Kathy Gibson reports from SAP TechEd in Barcelona – Analysts tell us that literally billions of devices will be connected to the Internet of Things (IoT) within the next few years. But they largely fail to talk about how companies will process and analyse the billions of data streams that will be produced.
SAP’s Björn Goerke points out that IT has to move beyond the slow-moving, well-governed IT department where SAP solutions are deployed, successful and running well.
“Customers are talking about digital transformation, about opening up their systems to suppliers and customers, and connecting to the billions of IoT devices out there.
“They want to be able to innovate faster, with no risk to their core IT systems. This means adding an agile innovation layer so they can move solutions forward with a different paradigm.”
SAP is enabling this strategy, with SAP S/4 HANA as the digital core, capable of supporting the new and innovative solutions. “We need the core applications to be ramped up to manage the new scenarios, processes and workloads of the digital enterprise,” he says.
SAP delivers HANA Cloud Platform (HCP) as its agile innovation platform, that delivers the capabilities to extend SAP applications and to integrate them on-premise or in the cloud.
“This allows IT to connect field-based line of business applications with cloud solutions and with on-premise ERP applications,” Goerke explains.
This means that customers can build completely new solutions to match specific requirements, secure in the knowledge that they can integrate seamlessly with the digital core.
But extending the data centre in this way brings a new set of challenges relating to the new volumes of data that are thus generated.

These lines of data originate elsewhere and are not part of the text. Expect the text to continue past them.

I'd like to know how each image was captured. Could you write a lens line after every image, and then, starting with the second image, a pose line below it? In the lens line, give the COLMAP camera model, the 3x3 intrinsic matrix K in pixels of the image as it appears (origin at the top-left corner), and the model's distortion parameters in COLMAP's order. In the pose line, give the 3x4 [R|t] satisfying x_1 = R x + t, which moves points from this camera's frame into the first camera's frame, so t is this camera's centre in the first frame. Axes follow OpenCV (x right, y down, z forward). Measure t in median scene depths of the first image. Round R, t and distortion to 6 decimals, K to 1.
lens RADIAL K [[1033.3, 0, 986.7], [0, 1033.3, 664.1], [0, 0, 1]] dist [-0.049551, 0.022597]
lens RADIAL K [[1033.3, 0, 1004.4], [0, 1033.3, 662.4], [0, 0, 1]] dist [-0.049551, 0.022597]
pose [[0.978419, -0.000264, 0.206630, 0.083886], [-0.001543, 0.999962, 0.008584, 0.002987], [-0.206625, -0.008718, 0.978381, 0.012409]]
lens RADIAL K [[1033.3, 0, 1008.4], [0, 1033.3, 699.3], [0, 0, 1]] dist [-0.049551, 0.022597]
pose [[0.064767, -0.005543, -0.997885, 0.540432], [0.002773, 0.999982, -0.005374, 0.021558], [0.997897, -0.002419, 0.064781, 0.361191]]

“You need big data management,” says Goerke. “And this is why we’ve included that in HANA 2.”
The recent acquisition of IT Scale has added more big data capabilities to the SAP portfolio, he says, including the ability to manage a variety of big data sources.
With HANA 2, SAP is extending IoT functionality on to HCP. A new set of capabilities allows developers to easily connect devices, onboard and offboard them, manage security and push software to those devics.
“Users will also be able to ingest data out of those devices into the data store and use it to build applications and solutions based on realtime analysis and predictive scenarios,” Goerke says.
“And we are providing these capabilities in an open environment.”